Department of Disease Control, London School of Hygiene and Tropical Medicine, London, United Kingdom.
Multidisciplinary Initiative for Collaborative Research On Bacterial Resistance (MICROB-R), Santiago, Chile.
Clin Infect Dis. 2023 Jul 5;77(Suppl 1):S20-S28. doi: 10.1093/cid/ciad151.
The impact of coronavirus disease 2019 (COVID-19) on antimicrobial use (AU) and resistance has not been well evaluated in South America. These data are critical to inform national policies and clinical care.
At a tertiary hospital in Santiago, Chile, between 2018 and 2022, subdivided into pre- (3/2018-2/2020) and post-COVID-19 onset (3/2020-2/2022), we evaluated intravenous AU and frequency of carbapenem-resistant Enterobacterales (CRE). We grouped monthly AU (defined daily doses [DDD]/1000 patient-days) into broad-spectrum β-lactams, carbapenems, and colistin and used interrupted time-series analysis to compare AU during pre- and post-pandemic onset. We studied the frequency of carbapenemase-producing (CP) CRE and performed whole-genome sequencing analyses of all carbapenem-resistant (CR) Klebsiella pneumoniae (CRKpn) isolates collected during the study period.

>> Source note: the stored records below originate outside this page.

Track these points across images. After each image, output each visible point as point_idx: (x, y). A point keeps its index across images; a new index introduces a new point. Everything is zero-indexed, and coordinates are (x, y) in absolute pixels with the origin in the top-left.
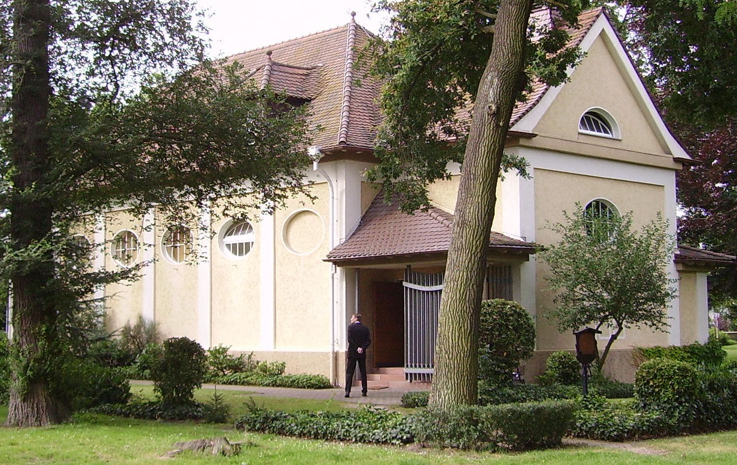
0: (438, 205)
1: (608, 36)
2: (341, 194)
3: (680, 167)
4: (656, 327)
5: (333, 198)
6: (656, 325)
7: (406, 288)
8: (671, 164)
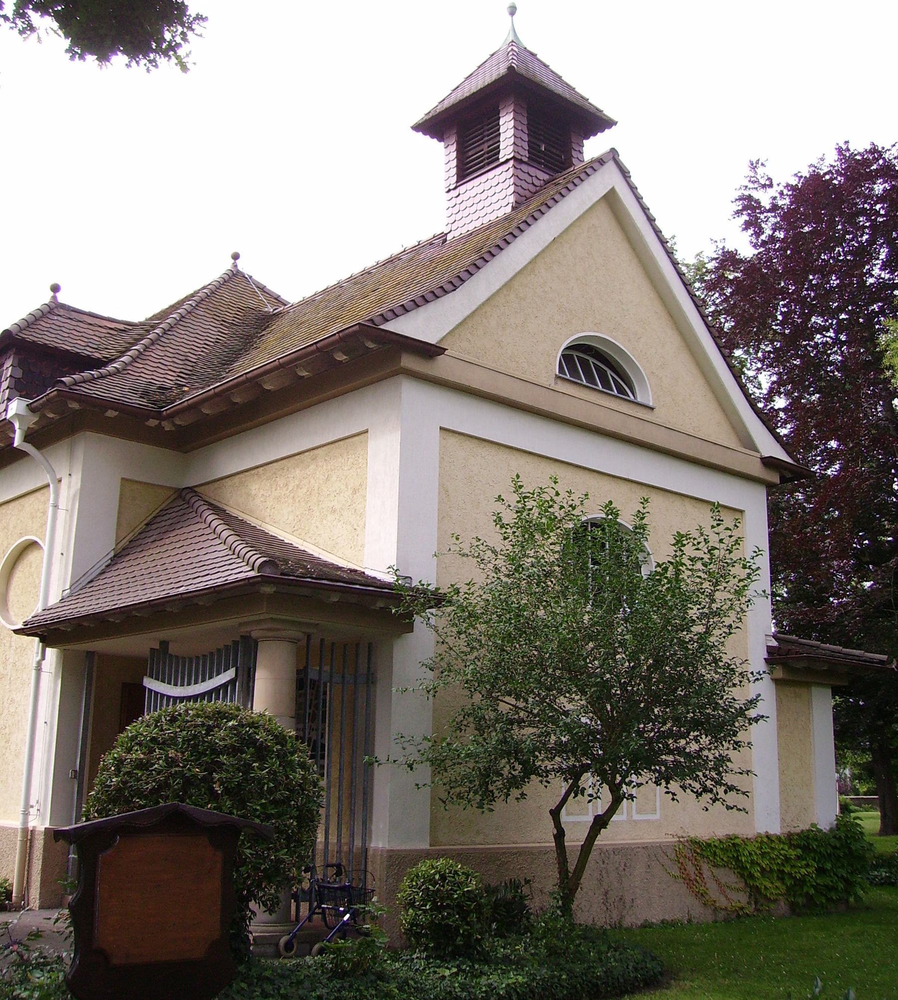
0: (260, 523)
1: (623, 205)
2: (74, 500)
3: (775, 478)
4: (710, 795)
5: (56, 506)
6: (711, 791)
7: (150, 691)
8: (757, 470)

Compared with pre-pandemic, AU (DDD/1000 patient-days) significantly increased after the pandemic onset, from 78.1 to 142.5 (P < .001), 50.9 to 110.1 (P < .001), and 4.1 to 13.3 (P < .001) for broad-spectrum β-lactams, carbapenems, and colistin, respectively. The frequency of CP-CRE increased from 12.8% pre-COVID-19 to 51.9% after pandemic onset (P < .001). The most frequent CRE species in both periods was CRKpn (79.5% and 76.5%, respectively). The expansion of CP-CRE harboring blaNDM was particularly noticeable, increasing from 40% (n = 4/10) before to 73.6% (n = 39/53) after pandemic onset (P < .001). Our phylogenomic analyses revealed the emergence of two distinct genomic lineages of CP-CRKpn: ST45, harboring blaNDM, and ST1161, which carried blaKPC.
AU and the frequency of CP-CRE increased after COVID-19 onset. The increase in CP-CRKpn was driven by the emergence of novel genomic lineages. Our observations highlight the need to strengthen infection prevention and control and antimicrobial stewardship efforts.
新型冠状病毒病 2019(COVID-19)对南美洲抗菌药物使用(AU)和耐药性的影响尚未得到充分评估。这些数据对于制定国家政策和临床护理至关重要。
在智利圣地亚哥的一家三级医院,我们将 2018 年至 2022 年分为 COVID-19 发病前(2018 年 3 月至 2020 年 2 月)和 COVID-19 发病后(2020 年 3 月至 2022 年 2 月)两个阶段,评估了静脉 AU 和碳青霉烯类耐药肠杆菌科(CRE)的频率。我们将每月 AU(定义日剂量[DDD]/1000 患者-天)分为广谱β-内酰胺类、碳青霉烯类和黏菌素类,并使用中断时间序列分析比较发病前和发病后的 AU。我们研究了产碳青霉烯酶(CP)CRE 的频率,并对研究期间收集的所有碳青霉烯类耐药(CR)肺炎克雷伯菌(CRKpn)分离株进行了全基因组测序分析。
与发病前相比,发病后 AU(DDD/1000 患者-天)显著增加,分别从 78.1 增加到 142.5(P<0.001)、50.9 增加到 110.1(P<0.001)和 4.1 增加到 13.3(P<0.001),分别用于广谱β-内酰胺类、碳青霉烯类和黏菌素类。CP-CRE 的频率从 COVID-19 前的 12.8%增加到发病后的 51.9%(P<0.001)。在两个时期,最常见的 CRE 物种均为 CRKpn(分别为 79.5%和 76.5%)。携带 blaNDM 的 CP-CRE 的扩展尤其明显,从发病前的 40%(n=4/10)增加到发病后的 73.6%(n=39/53)(P<0.001)。我们的系统发育基因组学分析揭示了 CP-CRKpn 的两个不同的基因组谱系的出现:携带 blaNDM 的 ST45 和携带 blaKPC 的 ST1161。
COVID-19 发病后,AU 和 CP-CRE 的频率增加。CP-CRKpn 的增加是由新的基因组谱系的出现驱动的。我们的观察结果强调了加强感染预防和控制以及抗菌药物管理努力的必要性。